ALL HIKERS

DAY 8: ESPLANADE TO SOUTH BASS TRAILHEAD

     It rained most of the night and then started snowing.  I stayed warm and dry in my tent, but I feel sorry for those who weren't in a tent.  I get up early and pack all my wet stuff, skip breakfast, and am the first one on the trail.  

   
  A snowy Esplanade
11-5-2011 @ 6:49
 

     My gloves are wet, so I use some socks to cover my hands.  It is cold and my hands are numb.  I pass the traditional trail to the Royal Arch and start the uphill slog.  The more I climb the more the snow increases.  By the time I reach all the switchbacks, the trail is snow packed, but not slick.  

Heavy snow on the trail
11-5-2011 @ 7:30
Heavy snow on the trail
11-5-2011 @ 7:30
Heavy snow on the trail
11-5-2011 @ 7:30

     I reach the trailhead in just over an hour.  All the cars are covered with snow.

A snow covered car
11-5-2011 @ 8:30
A snow covered car
11-5-2011 @ 8:30

     Several of the others are right behind me.

Trailhead sign
11-5-2011 @ 8:30
Mark at the trailhead
11-5-2011 @ 8:31
Trailhead sign
11-5-2011 @ 8:31

     Leslie, Marcey, and I get our picture taken at the trailhead with Holy Grail Temple in the background.

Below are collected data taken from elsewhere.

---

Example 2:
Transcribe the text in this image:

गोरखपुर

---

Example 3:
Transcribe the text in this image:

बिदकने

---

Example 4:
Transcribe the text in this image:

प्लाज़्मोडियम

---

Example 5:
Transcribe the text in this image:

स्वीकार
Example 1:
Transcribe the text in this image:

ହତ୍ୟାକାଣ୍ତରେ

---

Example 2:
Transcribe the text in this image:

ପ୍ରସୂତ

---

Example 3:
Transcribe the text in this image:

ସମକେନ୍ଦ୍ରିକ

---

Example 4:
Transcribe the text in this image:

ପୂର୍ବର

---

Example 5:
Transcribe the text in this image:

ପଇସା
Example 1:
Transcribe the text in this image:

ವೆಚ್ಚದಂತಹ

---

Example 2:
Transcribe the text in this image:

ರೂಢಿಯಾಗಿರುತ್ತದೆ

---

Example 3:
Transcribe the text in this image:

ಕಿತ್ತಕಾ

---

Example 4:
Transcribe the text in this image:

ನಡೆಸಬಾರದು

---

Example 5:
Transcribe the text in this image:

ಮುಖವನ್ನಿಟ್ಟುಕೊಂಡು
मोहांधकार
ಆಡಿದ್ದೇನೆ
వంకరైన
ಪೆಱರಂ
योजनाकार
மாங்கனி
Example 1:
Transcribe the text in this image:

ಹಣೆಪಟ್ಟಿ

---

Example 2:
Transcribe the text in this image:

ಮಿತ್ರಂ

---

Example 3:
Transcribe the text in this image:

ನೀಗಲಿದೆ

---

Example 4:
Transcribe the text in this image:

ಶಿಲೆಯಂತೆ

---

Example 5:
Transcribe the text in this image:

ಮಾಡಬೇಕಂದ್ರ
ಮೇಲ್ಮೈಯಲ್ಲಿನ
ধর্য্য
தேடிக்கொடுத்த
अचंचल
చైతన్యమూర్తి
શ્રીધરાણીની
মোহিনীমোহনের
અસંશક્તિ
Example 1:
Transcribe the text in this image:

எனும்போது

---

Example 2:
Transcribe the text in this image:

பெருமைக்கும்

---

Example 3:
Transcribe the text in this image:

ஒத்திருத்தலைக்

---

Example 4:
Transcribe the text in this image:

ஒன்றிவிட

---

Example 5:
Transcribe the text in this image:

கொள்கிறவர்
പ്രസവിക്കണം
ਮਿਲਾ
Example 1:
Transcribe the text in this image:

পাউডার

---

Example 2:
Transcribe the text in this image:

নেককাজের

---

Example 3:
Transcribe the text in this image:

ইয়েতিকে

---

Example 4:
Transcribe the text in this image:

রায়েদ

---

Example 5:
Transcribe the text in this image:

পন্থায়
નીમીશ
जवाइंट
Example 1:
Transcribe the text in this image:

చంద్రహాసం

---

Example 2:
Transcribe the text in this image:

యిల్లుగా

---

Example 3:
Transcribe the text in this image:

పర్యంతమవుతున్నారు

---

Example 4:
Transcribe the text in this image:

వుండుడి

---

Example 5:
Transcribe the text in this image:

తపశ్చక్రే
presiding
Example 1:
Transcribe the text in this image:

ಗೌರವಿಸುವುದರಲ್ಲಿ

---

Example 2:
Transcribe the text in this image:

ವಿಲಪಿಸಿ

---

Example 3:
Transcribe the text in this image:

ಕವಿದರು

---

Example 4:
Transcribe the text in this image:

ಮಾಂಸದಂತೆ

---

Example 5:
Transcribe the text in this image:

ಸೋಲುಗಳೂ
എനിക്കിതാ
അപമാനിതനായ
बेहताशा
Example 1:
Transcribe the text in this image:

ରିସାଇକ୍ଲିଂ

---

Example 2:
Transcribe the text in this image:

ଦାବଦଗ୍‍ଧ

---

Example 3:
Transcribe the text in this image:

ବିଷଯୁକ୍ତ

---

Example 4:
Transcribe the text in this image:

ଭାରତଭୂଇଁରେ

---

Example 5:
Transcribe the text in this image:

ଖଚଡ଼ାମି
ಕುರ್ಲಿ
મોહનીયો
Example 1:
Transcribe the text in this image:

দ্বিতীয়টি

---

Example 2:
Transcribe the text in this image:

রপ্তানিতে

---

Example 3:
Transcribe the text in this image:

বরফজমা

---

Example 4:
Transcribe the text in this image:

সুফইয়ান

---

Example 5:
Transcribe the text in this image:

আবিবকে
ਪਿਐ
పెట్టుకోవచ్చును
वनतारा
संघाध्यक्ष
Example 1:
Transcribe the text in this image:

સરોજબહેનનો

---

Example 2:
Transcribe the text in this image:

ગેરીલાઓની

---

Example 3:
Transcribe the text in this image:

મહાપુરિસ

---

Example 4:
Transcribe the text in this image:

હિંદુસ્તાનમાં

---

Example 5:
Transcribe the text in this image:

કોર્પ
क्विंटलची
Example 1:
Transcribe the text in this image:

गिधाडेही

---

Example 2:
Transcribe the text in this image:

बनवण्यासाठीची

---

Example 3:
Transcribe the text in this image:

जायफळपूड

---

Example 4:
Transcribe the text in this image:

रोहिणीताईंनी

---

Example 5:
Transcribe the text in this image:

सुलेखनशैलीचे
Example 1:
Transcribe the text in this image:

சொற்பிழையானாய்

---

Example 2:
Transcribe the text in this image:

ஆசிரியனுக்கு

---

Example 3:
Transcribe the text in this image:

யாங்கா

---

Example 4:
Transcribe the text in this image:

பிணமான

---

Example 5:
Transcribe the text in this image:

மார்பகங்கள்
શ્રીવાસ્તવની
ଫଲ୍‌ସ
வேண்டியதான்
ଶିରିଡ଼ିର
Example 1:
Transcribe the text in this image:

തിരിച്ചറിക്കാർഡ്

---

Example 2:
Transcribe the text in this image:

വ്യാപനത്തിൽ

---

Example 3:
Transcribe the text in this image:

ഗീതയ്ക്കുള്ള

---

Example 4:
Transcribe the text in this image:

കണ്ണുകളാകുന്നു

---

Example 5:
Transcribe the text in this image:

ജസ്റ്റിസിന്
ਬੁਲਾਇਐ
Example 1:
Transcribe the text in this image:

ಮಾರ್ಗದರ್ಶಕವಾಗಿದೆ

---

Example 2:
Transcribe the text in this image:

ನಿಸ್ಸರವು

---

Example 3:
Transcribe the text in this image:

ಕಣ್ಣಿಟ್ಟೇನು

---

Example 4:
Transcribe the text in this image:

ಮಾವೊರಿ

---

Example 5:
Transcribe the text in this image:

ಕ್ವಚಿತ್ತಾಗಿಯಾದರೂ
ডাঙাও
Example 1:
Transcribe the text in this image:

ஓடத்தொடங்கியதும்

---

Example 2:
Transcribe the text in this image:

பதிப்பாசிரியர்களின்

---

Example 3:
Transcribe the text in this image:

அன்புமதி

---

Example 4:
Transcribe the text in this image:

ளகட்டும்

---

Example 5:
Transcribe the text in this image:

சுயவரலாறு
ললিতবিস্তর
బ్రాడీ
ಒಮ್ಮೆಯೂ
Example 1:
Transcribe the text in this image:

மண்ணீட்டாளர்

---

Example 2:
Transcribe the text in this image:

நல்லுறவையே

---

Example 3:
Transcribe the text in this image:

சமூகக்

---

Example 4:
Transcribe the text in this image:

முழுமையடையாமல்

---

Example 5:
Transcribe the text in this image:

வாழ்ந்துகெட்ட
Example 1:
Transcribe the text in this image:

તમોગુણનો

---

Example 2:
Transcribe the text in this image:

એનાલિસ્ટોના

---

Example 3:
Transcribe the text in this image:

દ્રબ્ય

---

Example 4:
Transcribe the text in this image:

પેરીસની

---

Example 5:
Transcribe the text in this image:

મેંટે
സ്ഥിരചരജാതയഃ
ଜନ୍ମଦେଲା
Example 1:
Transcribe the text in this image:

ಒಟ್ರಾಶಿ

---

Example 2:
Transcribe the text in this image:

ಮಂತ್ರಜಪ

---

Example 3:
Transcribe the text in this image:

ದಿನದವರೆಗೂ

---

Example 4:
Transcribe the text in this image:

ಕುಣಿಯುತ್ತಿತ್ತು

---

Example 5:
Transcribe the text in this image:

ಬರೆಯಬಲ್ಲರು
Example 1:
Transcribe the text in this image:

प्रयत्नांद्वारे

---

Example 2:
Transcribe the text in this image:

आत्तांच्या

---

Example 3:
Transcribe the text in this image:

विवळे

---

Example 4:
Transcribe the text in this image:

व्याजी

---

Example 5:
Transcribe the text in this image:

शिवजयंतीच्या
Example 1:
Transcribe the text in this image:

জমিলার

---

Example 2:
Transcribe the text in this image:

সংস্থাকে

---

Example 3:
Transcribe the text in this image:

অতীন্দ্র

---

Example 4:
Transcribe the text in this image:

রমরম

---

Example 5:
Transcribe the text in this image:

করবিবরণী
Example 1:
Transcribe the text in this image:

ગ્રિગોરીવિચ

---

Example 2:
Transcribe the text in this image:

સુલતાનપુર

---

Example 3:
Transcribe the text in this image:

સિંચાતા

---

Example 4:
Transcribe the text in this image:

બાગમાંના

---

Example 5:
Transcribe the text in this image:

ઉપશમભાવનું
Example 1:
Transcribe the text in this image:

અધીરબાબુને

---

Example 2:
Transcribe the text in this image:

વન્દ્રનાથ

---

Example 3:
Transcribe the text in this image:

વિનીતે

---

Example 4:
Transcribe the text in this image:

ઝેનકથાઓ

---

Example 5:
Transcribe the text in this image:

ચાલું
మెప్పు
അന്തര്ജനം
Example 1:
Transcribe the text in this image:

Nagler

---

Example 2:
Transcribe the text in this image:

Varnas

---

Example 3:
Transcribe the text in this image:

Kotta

Leslie and Marcey at the trailhead
11-5-2011 @ 8:46
Richard at the trailhead
11-5-2011 @ 8:48

     The view is quite a bit different than the one Bob, Tom, and I had a week ago when we delivered cars here, but it's equally as pretty.

View from the trailhead
11-5-2011 @ 8:57
View from the trailhead
11-5-2011 @ 8:57
View from the trailhead
11-5-2011 @ 8:58

     When everyone gets here, we load up, and head for Pasture Wash.  The road conditions are rough and mushy as we slip and slide our way there.  We pick up the other two cars at the old Ranger station and continue toward the Havasupai check station.  Someone else has been down the road this morning, but turned around and headed back.  When we hit their ruts, Tom's pickup slides sideways into the bar ditch.  We all pile out and try various things to get the truck out without success.  I'm concerned we may have to abandon his truck here because, like we say in Oklahoma, the road surface is slicker than greased owl s--t.  It's difficult to even stand without falling over.  Eventually, Tom is able to back down the bar ditch and get up on the road surface.  He then stays on the high side of the road and gets by the bad spot.  Whew, that was close.  The other cars get by without any problems.

     We drive to Tusayan, unload, and say goodbye to each other.  Many in the group head to Phoenix and I head to Oklahoma.